# RQ-VAE Training

Train a Residual Quantized Variational AutoEncoder (RQ-VAE) to learn semantic IDs for items in a catalogue.

**Environment:** RunPod Jupyter with GPU

**What this does:**
1. Load item catalogue (JSONL format)
2. Generate embeddings using a pretrained embedding model
3. Train RQ-VAE to compress embeddings into discrete codes
4. Save trained model (optionally to W&B artifacts)

**Outputs:**
- `models/rqvae_model.pt` - Trained RQ-VAE model

## 1. Setup

In [None]:
# Check GPU availability
!nvidia-smi

In [None]:
# Navigate to project root if needed
import sys
import os

if os.path.abspath(".").endswith("notebooks"):
    repo_root = os.path.abspath("..")
    print(f"Current directory: {os.getcwd()}, changing to {repo_root}")
    if repo_root not in sys.path:
        sys.path.insert(0, repo_root)
    os.chdir(repo_root)
else:
    print(f"Already in project root: {os.getcwd()}")

In [None]:
from unsloth import FastLanguageModel # Always import unsloth first

In [None]:
import torch
from pathlib import Path

from src.rqvae import (
    train,
    RqvaeTrainConfig,
    SemanticRQVAE,
    SemanticRQVAEConfig,
)

print("Imports successful")
print(f"PyTorch version: {torch.__version__}")
print(f"CUDA available: {torch.cuda.is_available()}")

## 2. Configuration

All training parameters are consolidated into `RqvaeTrainConfig`.

In [None]:
import yaml

# Load configuration from YAML
with open("notebooks/rqvae_config.yaml") as f:
    config_dict = yaml.safe_load(f)

config = RqvaeTrainConfig(**config_dict)

# Create output directories
Path("models").mkdir(exist_ok=True)

print("Configuration:")
print(f"  Catalogue: {config.catalogue_path}")
print(f"  Embedding model: {config.embedding_model}")
print(f"  Codebook: {config.num_quantizers} levels x {config.codebook_size} codes")
print(f"  Total semantic ID space: {config.codebook_size ** config.num_quantizers:,} unique IDs")
print(f"  Output model: {config.model_save_path}")
print(f"  W&B project: {config.wandb_project}")
print(f"  Log W&B artifacts: {config.log_wandb_artifacts}")

## 3. Train RQ-VAE

The `train()` function handles the complete training lifecycle:
1. Initialize W&B (if project provided)

※

# TASKS FOR THIS EXERCISE:
A: Answer these questions about the RQ-VAE training text:
(i) In what format is the item catalogue loaded?
(ii) At what path is the trained RQ-VAE model saved as an output?
(iii) Which library does the text say to always import first?
B: Write out the stretch of the RQ-VAE training text from "All training parameters" through "config_dict = yaml.safe_load(f)", swapping "consolidated" for "gathered".

[Skeletal landmark records]

※

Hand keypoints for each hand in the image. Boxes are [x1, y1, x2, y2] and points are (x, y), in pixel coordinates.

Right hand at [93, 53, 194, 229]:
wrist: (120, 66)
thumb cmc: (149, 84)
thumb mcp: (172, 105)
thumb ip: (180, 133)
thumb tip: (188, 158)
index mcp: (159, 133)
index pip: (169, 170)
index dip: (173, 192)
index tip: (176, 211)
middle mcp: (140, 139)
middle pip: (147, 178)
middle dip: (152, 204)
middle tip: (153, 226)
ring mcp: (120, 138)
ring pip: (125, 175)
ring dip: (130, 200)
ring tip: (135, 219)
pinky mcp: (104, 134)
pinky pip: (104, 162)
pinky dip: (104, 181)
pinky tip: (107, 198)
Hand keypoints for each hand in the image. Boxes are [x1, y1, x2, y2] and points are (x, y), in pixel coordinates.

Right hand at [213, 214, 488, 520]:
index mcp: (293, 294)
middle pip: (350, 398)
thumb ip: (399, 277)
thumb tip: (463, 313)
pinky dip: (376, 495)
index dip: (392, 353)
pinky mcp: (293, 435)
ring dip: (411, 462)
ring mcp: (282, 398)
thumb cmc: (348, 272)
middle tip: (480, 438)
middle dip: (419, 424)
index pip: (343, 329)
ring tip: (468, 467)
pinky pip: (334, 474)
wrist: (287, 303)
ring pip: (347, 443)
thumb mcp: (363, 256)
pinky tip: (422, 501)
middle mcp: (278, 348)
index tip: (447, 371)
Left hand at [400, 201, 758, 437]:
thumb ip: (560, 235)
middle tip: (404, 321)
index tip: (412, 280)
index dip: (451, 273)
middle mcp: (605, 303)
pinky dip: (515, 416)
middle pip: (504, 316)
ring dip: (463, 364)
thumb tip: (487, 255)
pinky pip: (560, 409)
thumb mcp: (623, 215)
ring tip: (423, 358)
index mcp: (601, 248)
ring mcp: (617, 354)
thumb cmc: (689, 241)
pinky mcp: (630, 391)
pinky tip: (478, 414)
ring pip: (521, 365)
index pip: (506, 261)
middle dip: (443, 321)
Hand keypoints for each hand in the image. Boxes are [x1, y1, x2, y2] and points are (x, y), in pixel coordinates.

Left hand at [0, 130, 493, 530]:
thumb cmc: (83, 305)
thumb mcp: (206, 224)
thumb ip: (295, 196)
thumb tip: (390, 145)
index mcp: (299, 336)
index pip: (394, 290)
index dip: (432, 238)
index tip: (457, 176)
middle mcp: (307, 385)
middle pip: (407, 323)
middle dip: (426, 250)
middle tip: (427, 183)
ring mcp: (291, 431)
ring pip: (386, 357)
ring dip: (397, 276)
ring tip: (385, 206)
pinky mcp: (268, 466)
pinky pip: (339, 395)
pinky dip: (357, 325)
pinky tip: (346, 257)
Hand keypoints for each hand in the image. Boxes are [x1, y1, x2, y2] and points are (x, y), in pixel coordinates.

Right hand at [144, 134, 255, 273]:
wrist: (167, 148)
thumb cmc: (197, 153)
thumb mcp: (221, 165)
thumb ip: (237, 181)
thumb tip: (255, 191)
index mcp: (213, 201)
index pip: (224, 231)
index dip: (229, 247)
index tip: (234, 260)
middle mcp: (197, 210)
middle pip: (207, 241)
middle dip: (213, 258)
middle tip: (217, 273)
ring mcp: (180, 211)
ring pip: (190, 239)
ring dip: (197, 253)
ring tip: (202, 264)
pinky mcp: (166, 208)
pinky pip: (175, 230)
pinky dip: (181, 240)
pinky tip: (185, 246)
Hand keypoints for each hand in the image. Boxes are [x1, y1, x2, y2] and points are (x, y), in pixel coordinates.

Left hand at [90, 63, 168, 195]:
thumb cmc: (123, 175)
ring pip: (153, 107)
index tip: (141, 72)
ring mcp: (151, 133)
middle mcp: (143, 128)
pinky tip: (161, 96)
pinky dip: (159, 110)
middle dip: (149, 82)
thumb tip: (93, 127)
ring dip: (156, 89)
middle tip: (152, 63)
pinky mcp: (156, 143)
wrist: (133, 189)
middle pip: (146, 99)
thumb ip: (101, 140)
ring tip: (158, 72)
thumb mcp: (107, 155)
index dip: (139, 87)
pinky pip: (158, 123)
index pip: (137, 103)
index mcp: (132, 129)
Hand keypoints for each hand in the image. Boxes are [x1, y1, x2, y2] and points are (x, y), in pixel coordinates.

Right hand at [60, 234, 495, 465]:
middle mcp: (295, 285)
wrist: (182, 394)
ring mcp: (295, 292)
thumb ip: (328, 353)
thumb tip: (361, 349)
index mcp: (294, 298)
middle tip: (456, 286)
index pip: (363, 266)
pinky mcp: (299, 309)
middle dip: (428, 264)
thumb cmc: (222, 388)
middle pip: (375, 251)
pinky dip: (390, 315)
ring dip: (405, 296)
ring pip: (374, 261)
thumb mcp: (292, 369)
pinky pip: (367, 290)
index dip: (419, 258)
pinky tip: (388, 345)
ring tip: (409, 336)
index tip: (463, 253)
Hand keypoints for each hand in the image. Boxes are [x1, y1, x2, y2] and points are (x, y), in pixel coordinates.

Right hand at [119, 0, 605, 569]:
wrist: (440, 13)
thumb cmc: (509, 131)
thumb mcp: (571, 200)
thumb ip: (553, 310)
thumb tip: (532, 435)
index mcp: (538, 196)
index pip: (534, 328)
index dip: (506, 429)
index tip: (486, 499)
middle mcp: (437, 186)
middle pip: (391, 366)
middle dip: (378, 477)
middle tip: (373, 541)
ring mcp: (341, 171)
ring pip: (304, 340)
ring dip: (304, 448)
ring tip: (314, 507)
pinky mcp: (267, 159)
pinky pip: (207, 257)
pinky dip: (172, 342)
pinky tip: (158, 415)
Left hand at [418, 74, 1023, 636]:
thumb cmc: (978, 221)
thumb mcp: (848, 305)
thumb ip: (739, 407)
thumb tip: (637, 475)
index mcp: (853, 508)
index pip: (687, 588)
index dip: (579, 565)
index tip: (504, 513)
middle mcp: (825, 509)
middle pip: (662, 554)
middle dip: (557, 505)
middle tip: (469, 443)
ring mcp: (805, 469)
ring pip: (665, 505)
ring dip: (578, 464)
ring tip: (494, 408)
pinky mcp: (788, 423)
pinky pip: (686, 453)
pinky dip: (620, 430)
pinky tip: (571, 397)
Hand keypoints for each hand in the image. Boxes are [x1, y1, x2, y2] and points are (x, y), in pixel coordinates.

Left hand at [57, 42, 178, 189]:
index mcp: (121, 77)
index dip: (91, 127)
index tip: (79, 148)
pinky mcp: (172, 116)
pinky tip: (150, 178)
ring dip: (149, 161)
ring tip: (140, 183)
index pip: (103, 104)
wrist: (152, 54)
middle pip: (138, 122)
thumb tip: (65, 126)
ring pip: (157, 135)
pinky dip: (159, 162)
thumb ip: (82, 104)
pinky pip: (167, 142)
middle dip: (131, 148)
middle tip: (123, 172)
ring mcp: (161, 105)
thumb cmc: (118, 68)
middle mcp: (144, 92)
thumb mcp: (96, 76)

※

# EXERCISE SOLUTIONS:
A:
(i) JSONL
(ii) `models/rqvae_model.pt`
(iii) unsloth

B:
All training parameters are gathered into `RqvaeTrainConfig`.

In [None]:
import yaml

# Load configuration from YAML
with open("notebooks/rqvae_config.yaml") as f:
    config_dict = yaml.safe_load(f)